Beyond the hype: How security leaders can build AI agents that matter

Beyond the hype: How security leaders can build AI agents that matter

Every day, analysts lose hours to repetitive tasks like enriching alerts or updating tickets. These are essential, but not exactly the kind of work that gets you out of bed in the morning.

At Tines, we call this “muckwork,” the low-leverage tasks that clog our days and drain our teams.

The right AI agents can automate this kind of toil. But not all AI belongs everywhere, and deploying it without clear purpose can be just another distraction. Here are three key things to keep in mind for cybersecurity leaders to best approach agents with the clarity and discipline these powerful tools demand.

1. Develop frameworks where agents, copilots, or automation fit best

AI doesn’t need to be all or nothing. Think of automation on a spectrum from simple if/then logic, to human-in-the-loop copilots, to fully autonomous agents.

At one end, deterministic automation handles predictable, rule-based actions: if a phishing email is reported, log it and notify IT. In the middle, copilots assist humans. For instance, an LLM summarizing a threat intel report or suggesting triage steps. At the far end, agents can act independently, deciding and executing without human input.

The key for security leaders is matching the right level of autonomy to the task. Use agents for high-volume, well-scoped tasks like alert enrichment, threat scoring, or automatically isolating devices with known indicators. Use copilots when human judgment matters, such as during investigations, policy reviews, or anomaly triage that requires contextual nuance. And rely on tried-and-true deterministic logic for compliance-heavy processes like user access reviews, evidence collection, or incident documentation where auditability is critical.

At Tines, we build our platform to support this full-spectrum approach out of the box. Our customers can start with deterministic workflows, enhance them with copilots, and graduate to agents as confidence and context grow, all within a secure environment.

This flexibility is essential in modern SOCs. One team might use agents to handle repetitive malware submissions to VirusTotal, while another uses copilots to guide threat hunting efforts. The right mix ensures teams automate with purpose.

2. Guard against AI over-investment

AI can be expensive… in model costs, in time, and in change management. McKinsey has found that, while 92 percent of companies plan to increase AI investments over the next three years, almost none have been able to fully integrate it into workflows and drive notable business outcomes. For cybersecurity teams already stretched thin, that’s a caution flag.

To avoid AI bloat, start with the problem, not the model. Determine the desired outcome (e.g. Faster MTTR? Less burnout?) and work backwards. From there, pick visible, measurable workflows to begin. That way, you can use early wins, like automating alert triage, to justify further investment.

Finally, track ROI the same way you would any tooling. Are agents reducing time-to-close? Lowering false positives? Improving analyst morale?

The best AI investments save time and restore focus. By targeting muck work, you free up your team for the work only humans can do.

3. Security needs to be table stakes

At Tines, we built our agents to run inside the platform’s secure infrastructure. Nothing leaves the environment, nothing is stored for reuse, and customers stay in control. That’s the standard every security leader should demand.

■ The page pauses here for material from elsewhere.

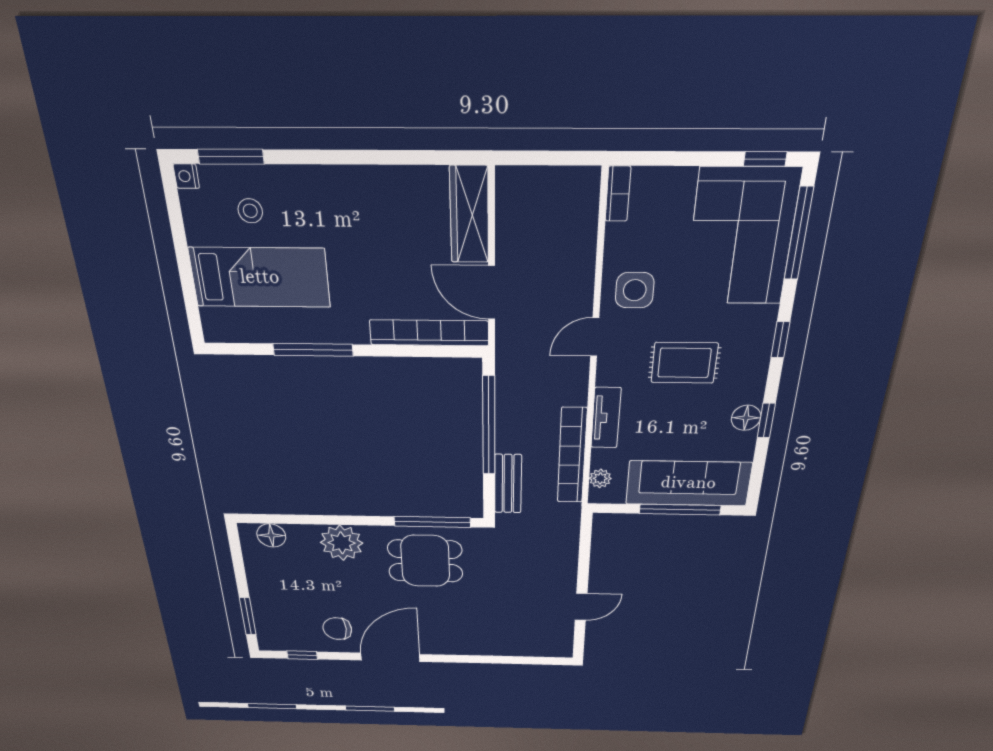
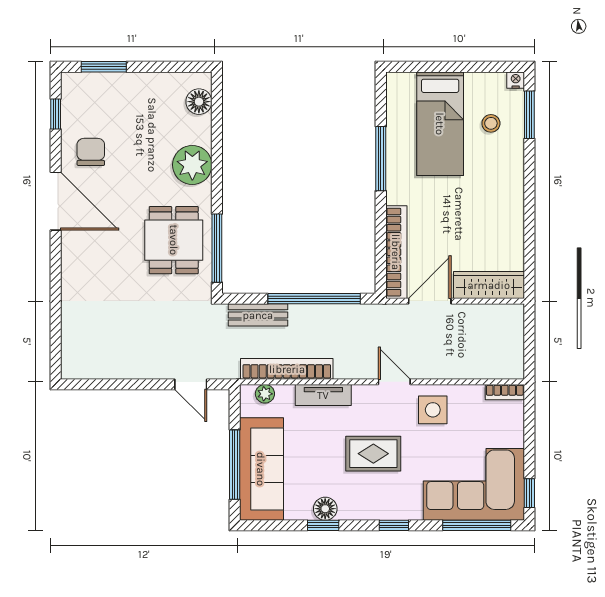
rug: (684, 363) -> (373, 454), turned 90
door: (581, 607) -> (191, 384), moved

Here are a couple things I would recommend prioritizing when designing agent secure architectures:

  • Zero data exfiltration: Keep all processing within secure, monitored environments.
     
  • Granular access controls: Apply least-privilege principles…no more, no less.
     
  • Auditability and revocation: Ensure every agent action is logged and reversible.
     
  • Clear explainability: If your team can’t understand what an agent is doing, it doesn’t belong in production.

Security teams can’t afford ambiguity. You need agents you can trust and verify.

Why security professionals should care

In an incredibly short period of time, the promise of AI in cybersecurity has gone from the theoretical to the operational. Done right, AI agents help teams do more with less, respond faster, and stay focused on high-impact work. They can eliminate alert fatigue, reduce burnout and turnover, and strengthen security postures through offloading repetitive, mindless muck work.

But the key is in execution and strategic implementation. Don’t chase AI for its own sake. Build frameworks, track impact, and insist on secure design. Do that, and you’ll reclaim your team’s time, confidence, and capacity to lead.